[SOURCE RECORDS — start]

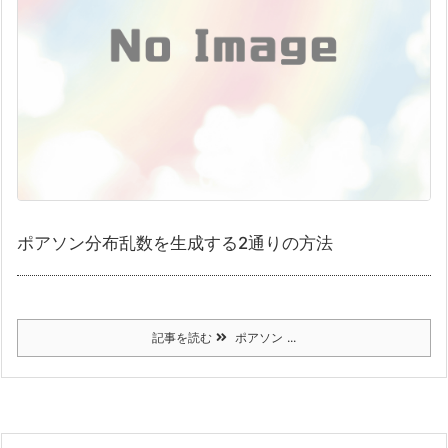
ポアソン分布乱数を生成する2通りの方法
記事を読む
ポアソン ...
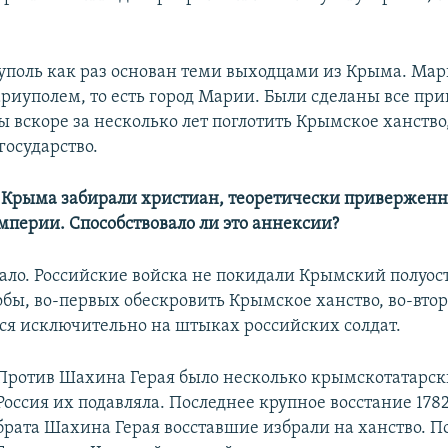
уполь как раз основан теми выходцами из Крыма. Ма
ариуполем, то есть город Марии. Были сделаны все пр
бы вскоре за несколько лет поглотить Крымское ханств
государство.
з Крыма забирали христиан, теоретически привержен
мперии. Способствовало ли это аннексии?
вало. Российские войска не покидали Крымский полуост
тобы, во-первых обескровить Крымское ханство, во-вт
ся исключительно на штыках российских солдат.
Против Шахина Герая было несколько крымскотатарск
Россия их подавляла. Последнее крупное восстание 1782
брата Шахина Герая восставшие избрали на ханство. П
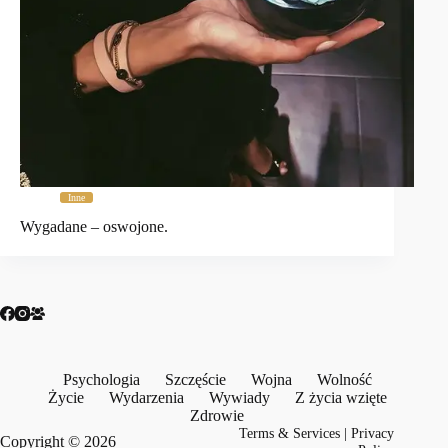
Inne
Wygadane – oswojone.
Psychologia
Szczęście
Wojna
Wolność
Życie
Wydarzenia
Wywiady
Z życia wzięte
Zdrowie
Terms & Services
|
Privacy
Copyright © 2026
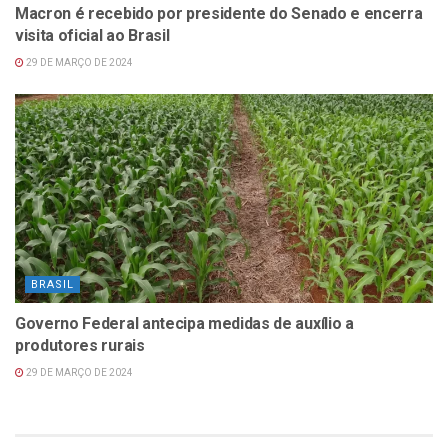
Macron é recebido por presidente do Senado e encerra
visita oficial ao Brasil
29 DE MARÇO DE 2024
BRASIL
Governo Federal antecipa medidas de auxílio a
produtores rurais
29 DE MARÇO DE 2024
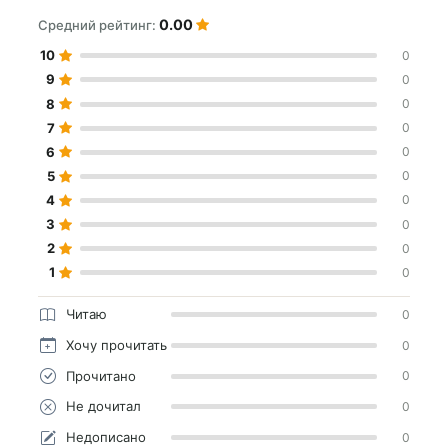
0.00
Средний рейтинг:
10
0
9
0
8
0
7
0
6
0
5
0
4
0
3
0
2
0
1
0
Читаю
0
Хочу прочитать
0
Прочитано
0
Не дочитал
0
Недописано
0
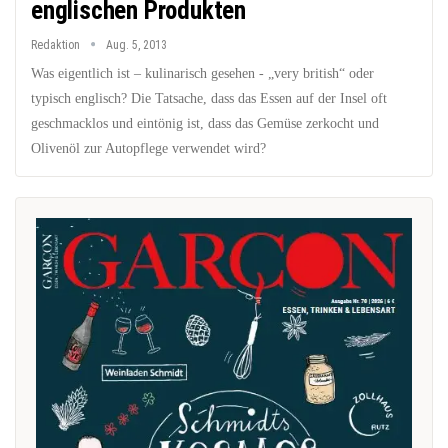
englischen Produkten
Redaktion
Aug. 5, 2013
Was eigentlich ist – kulinarisch gesehen - „very british“ oder
typisch englisch? Die Tatsache, dass das Essen auf der Insel oft
geschmacklos und eintönig ist, dass das Gemüse zerkocht und
Olivenöl zur Autopflege verwendet wird?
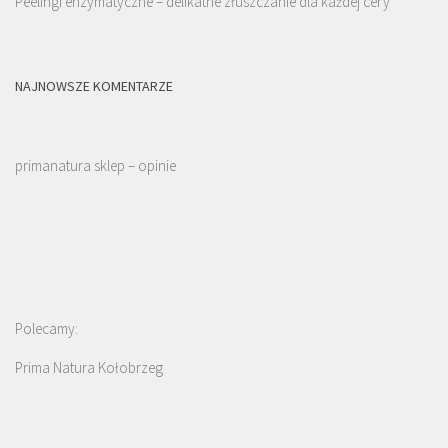
Peelingi enzymatyczne – delikatne złuszczanie dla każdej cery
NAJNOWSZE KOMENTARZE
primanatura sklep – opinie
Polecamy:
Prima Natura Kołobrzeg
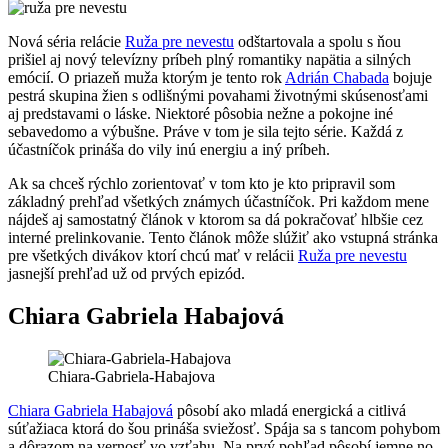
Nová séria relácie
Ruža pre nevestu
odštartovala a spolu s ňou
prišiel aj nový televízny príbeh plný romantiky napätia a silných
emócií. O priazeň muža ktorým je tento rok
Adrián Chabada
bojuje
pestrá skupina žien s odlišnými povahami životnými skúsenosťami
aj predstavami o láske. Niektoré pôsobia nežne a pokojne iné
sebavedomo a výbušne. Práve v tom je sila tejto série. Každá z
účastníčok prináša do vily inú energiu a iný príbeh.
Ak sa chceš rýchlo zorientovať v tom kto je kto pripravil som
základný prehľad všetkých známych účastníčok. Pri každom mene
nájdeš aj samostatný článok v ktorom sa dá pokračovať hlbšie cez
interné prelinkovanie. Tento článok môže slúžiť ako vstupná stránka
pre všetkých divákov ktorí chcú mať v relácii
Ruža pre nevestu
jasnejší prehľad už od prvých epizód.
Chiara Gabriela Habajová
Chiara-Gabriela-Habajova
Chiara Gabriela Habajová
pôsobí ako mladá energická a citlivá
súťažiaca ktorá do šou prináša sviežosť. Spája sa s tancom pohybom
a dôrazom na vernosť vo vzťahu. Na prvý pohľad pôsobí jemne no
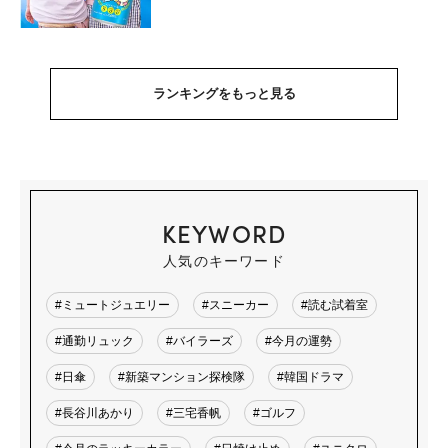
ランキングをもっと見る
KEYWORD
人気のキーワード
#ミュートジュエリー
#スニーカー
#読む試着室
#通勤リュック
#バイラーズ
#今月の運勢
#日傘
#新築マンション探検隊
#韓国ドラマ
#長谷川あかり
#三宅香帆
#ゴルフ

[SOURCE RECORDS — finish]

▸ WORK ITEM
Scan the data above for the word "pôsobí" and report every line where it is found.

▸ RESULT OF THE EXERCISE
pôsobí ako mladá energická a citlivá
a dôrazom na vernosť vo vzťahu. Na prvý pohľad pôsobí jemne no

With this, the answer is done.